◆ ABOUT THIS EXERCISE
Copy the listing lines starting at the line that contains "93: (107, 537)" and ending at the line that contains "100: (496, 317)", changing "(106, 449)" to "(106, 450)" and keeping everything else the same.
(Beginning of DATA EXTRACT)
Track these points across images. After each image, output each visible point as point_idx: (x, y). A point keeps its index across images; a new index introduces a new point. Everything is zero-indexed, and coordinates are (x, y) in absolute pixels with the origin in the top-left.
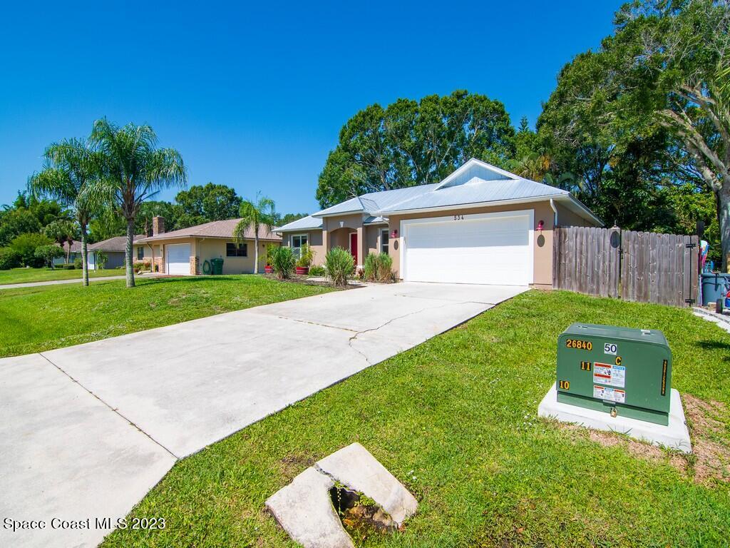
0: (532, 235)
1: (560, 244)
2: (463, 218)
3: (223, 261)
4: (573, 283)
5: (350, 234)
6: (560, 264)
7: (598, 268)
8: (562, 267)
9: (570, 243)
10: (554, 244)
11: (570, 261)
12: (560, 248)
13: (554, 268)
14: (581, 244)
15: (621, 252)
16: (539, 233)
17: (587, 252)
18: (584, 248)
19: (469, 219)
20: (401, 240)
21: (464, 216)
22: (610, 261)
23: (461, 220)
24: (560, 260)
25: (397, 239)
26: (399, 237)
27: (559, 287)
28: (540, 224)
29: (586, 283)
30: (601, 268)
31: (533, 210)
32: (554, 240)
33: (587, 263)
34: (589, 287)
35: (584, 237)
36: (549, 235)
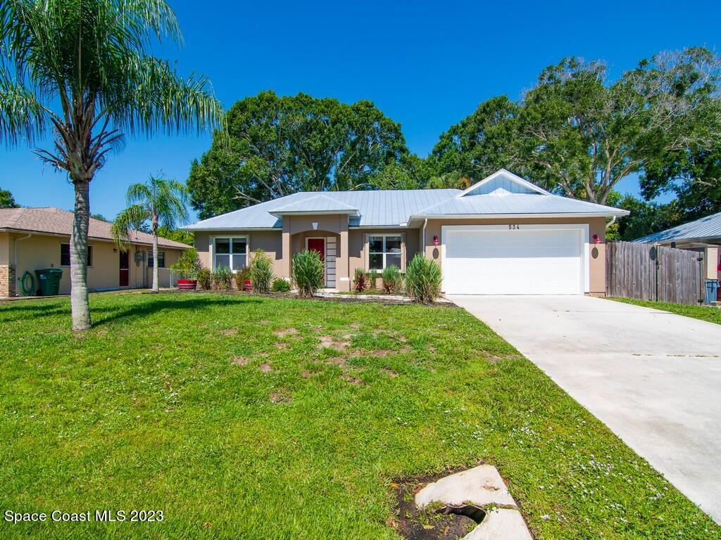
(End of DATA EXTRACT)
(Beginning of DATA EXTRACT)
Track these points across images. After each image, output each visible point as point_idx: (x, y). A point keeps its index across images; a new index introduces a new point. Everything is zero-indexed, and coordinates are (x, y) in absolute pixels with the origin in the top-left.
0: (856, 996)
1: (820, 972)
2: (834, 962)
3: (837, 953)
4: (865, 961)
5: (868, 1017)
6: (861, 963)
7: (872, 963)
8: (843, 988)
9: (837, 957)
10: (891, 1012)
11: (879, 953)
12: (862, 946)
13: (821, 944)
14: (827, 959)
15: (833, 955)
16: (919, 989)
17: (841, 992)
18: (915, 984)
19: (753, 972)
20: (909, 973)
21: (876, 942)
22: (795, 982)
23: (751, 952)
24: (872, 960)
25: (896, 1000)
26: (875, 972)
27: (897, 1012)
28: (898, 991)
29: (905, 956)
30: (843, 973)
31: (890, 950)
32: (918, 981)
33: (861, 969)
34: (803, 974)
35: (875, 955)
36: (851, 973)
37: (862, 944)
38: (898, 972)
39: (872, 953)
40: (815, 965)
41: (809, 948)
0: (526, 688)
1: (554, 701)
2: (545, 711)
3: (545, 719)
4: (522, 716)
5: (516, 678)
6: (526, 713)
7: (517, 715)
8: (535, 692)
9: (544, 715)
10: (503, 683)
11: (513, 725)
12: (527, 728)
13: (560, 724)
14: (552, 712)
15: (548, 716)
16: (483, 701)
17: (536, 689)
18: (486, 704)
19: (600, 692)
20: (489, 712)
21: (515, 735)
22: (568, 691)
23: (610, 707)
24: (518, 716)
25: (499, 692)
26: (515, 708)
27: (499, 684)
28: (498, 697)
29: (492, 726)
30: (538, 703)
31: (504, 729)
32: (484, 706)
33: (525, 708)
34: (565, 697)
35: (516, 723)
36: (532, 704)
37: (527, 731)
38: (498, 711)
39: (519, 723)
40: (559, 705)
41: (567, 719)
(End of DATA EXTRACT)
(Beginning of DATA EXTRACT)
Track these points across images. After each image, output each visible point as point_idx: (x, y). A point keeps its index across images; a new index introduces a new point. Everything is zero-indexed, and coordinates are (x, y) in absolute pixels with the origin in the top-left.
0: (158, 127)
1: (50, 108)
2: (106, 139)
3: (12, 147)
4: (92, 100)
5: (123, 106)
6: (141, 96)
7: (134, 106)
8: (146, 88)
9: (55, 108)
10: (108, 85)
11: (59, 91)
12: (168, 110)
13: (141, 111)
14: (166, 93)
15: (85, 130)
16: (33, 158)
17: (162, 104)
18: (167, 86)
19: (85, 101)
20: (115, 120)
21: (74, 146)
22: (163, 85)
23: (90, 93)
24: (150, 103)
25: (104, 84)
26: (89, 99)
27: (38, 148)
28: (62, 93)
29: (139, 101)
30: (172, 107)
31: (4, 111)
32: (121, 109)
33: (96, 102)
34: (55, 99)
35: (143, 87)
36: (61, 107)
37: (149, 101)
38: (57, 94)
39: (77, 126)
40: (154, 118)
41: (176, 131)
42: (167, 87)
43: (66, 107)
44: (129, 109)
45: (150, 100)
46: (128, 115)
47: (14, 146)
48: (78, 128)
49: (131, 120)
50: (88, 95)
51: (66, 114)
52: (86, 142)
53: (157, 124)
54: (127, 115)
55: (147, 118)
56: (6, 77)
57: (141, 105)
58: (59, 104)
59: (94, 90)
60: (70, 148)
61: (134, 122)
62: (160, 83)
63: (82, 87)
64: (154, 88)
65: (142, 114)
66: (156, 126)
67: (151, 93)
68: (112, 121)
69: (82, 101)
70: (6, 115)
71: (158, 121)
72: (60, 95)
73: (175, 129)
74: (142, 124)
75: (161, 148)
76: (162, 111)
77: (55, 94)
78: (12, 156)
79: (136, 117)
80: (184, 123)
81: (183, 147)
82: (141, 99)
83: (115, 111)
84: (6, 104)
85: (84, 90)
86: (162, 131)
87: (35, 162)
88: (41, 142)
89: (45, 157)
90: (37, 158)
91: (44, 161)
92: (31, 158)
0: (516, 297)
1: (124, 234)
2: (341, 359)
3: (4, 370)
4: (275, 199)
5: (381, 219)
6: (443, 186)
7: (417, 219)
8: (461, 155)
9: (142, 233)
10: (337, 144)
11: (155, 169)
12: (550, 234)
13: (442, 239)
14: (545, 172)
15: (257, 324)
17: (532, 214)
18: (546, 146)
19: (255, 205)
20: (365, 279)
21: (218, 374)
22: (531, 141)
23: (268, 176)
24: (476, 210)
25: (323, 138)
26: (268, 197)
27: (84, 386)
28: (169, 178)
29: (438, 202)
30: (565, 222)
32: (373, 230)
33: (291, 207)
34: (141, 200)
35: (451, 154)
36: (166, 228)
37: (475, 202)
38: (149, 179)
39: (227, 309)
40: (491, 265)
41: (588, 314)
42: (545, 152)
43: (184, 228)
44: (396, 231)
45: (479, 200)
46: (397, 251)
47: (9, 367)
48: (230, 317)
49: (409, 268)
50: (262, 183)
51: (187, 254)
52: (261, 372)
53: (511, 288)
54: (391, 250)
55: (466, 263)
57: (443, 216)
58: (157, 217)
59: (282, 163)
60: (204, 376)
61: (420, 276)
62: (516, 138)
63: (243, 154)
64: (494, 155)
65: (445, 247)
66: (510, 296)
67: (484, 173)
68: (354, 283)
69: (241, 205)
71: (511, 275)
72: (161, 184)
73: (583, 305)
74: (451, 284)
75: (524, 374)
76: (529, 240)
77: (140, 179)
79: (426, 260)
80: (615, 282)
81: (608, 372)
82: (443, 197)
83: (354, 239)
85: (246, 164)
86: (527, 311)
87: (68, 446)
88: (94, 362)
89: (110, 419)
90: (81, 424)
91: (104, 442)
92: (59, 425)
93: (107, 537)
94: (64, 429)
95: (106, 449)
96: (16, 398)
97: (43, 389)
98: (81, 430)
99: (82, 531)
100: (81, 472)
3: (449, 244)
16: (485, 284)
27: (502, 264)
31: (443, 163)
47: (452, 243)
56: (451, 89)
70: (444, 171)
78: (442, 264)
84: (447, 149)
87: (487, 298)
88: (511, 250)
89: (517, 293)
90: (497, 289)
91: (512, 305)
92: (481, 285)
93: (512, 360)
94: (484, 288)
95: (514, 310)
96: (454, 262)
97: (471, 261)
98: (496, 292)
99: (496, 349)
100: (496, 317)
(End of DATA EXTRACT)
◆ EXERCISE ANSWER
93: (107, 537)
94: (64, 429)
95: (106, 450)
96: (16, 398)
97: (43, 389)
98: (81, 430)
99: (82, 531)
100: (81, 472)
3: (449, 244)
16: (485, 284)
27: (502, 264)
31: (443, 163)
47: (452, 243)
56: (451, 89)
70: (444, 171)
78: (442, 264)
84: (447, 149)
87: (487, 298)
88: (511, 250)
89: (517, 293)
90: (497, 289)
91: (512, 305)
92: (481, 285)
93: (512, 360)
94: (484, 288)
95: (514, 310)
96: (454, 262)
97: (471, 261)
98: (496, 292)
99: (496, 349)
100: (496, 317)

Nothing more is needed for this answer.